A change in commodity focus for both companies (in particular, a wish for Extract to focus on uranium and Tectonic to focus on base metals) led to their decision to divest the asset and enter into the Agreement with ATW.

Prior to underground production from 2005 to 2007, the Burnakura Project was mined during the 1990's for shallow open cut oxide to supplement an existing operation some 25km away.

Current JORC Resources

In 2005 and subsequently, Extract and Tectonic publicly released JORC compliant estimates of the resources or reserves at the Burnakura Gold Mine.

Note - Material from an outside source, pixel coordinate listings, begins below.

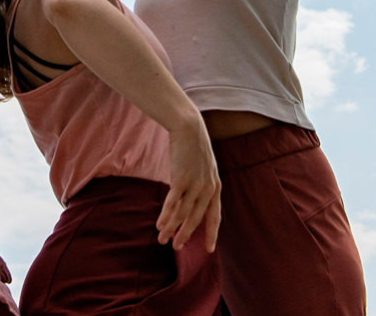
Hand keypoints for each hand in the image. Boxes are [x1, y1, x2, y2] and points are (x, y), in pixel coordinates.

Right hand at [156, 113, 221, 252]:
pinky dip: (166, 216)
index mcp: (215, 186)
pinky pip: (173, 203)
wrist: (189, 127)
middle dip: (186, 234)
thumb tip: (191, 197)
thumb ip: (201, 183)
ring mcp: (195, 184)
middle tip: (176, 247)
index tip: (209, 249)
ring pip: (183, 214)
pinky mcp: (181, 179)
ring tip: (162, 239)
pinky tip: (159, 225)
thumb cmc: (193, 146)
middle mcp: (208, 188)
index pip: (215, 216)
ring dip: (172, 228)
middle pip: (196, 218)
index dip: (211, 233)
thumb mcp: (204, 167)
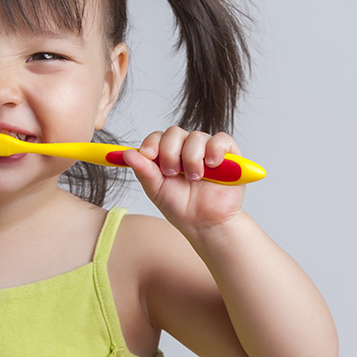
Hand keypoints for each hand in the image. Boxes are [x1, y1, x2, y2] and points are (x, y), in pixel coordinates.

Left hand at [123, 127, 246, 234]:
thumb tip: (127, 153)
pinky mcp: (229, 154)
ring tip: (194, 178)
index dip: (151, 143)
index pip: (157, 137)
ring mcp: (207, 150)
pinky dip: (215, 150)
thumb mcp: (156, 190)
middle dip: (170, 152)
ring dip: (192, 158)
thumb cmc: (181, 208)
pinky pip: (221, 140)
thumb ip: (143, 171)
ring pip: (196, 136)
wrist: (205, 224)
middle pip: (174, 132)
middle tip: (172, 173)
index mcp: (168, 155)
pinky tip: (211, 165)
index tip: (148, 156)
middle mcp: (187, 149)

These estimates and the news releases of Extract and Tectonic are available from various sources. Extract Resources Limited (ASX:EXT) and Tectonic Resources NL (ASX:TTR) are both publicly traded companies in Australia, trading on the ASX.

The Company cautions readers that, while NI 43-101 and CIM Guidelines do accept JORC estimates when they are reconciled to CIM Guidelines and, in particular, to CIM definitions and classifications, the JORC estimates made available by Extract and Tectonic have not been reconciled to CIM Guidelines, nor have the estimates (or the geology associated with them) been independently confirmed by the Company.

As stated above, the Company is presently completing an NI 43-101 geological report (the "Report") to provide both itself and investors with NI 43-101 compliant information regarding the Burnakura Project.

Investors are also cautioned that most of the JORC resources reported by the Vendors of the Burnakura Project lie above 100m in depth and little drilling has been completed below 100m (in fact, only 1.6% of the total drilling).

Historically, controls on the mineralization have been poorly understood. East-west structural controls played an important part in hydrothermal fluid movement and gold deposition. Grades up to 25g/t have been intersected in these zones. Due to the paucity of core drilling below surface, these domains have not been modeled. It is only recent underground mining that has highlighted the importance of these structures.

Potential Exploration

The potential of the Burnakura Assets has not been fully ascertained or explored and the Company intends to conduct further exploration in conformity with recommendations to be made in the Report.

While the exact exploration program the Company would undertake has not been determined yet, and will not be determined until the Report is completed, the Company will likely incorporate known structural information obtained from underground mining and implement a drilling program.

ADDITIONAL COMMENTS

The planned acquisition of the Burnakura Project reflects ATW's goal to develop into a junior producer with a portfolio of properties at various stages of development. When completed, the Burnakura Project acquisition would be the most advanced of the Company's properties but the Company will continue to explore and develop its Argentina and British Columbia properties.

"This is an exciting opportunity for ATW," says Brent Butler, President and CEO. "When we succeed in closing and in bringing the Burnakura Project back to production we will have, in our first year, become a junior gold producer. We look forward to the challenges we are facing in the coming year."

Brent Butler, President and CEO of ATW Venture Corp. is the qualified person under National Instrument 43-101 and has reviewed the contents of this news release.

ATW VENTURE CORP.

Brent Butler, President & CEO

"This news release may contain forward-looking statements. Forward-looking statements address future events and conditions and therefore involve inherent risks and uncertainties. Actual results may differ materially from those currently anticipated in such statements."

"This news release does not constitute an offer to sell or a solicitation of an offer to sell any securities in the United States. The securities have not been and will not be registered under the United States Securities Act of 1933, as amended (the "US Securities Act") or any state securities laws and may not be offered or sold within the United States or to US Persons unless registered under the US Securities Act and applicable state securities laws or an exemption from such registration is available."

"The TSX Venture Exchange does not accept responsibility for the adequacy or accuracy of this release."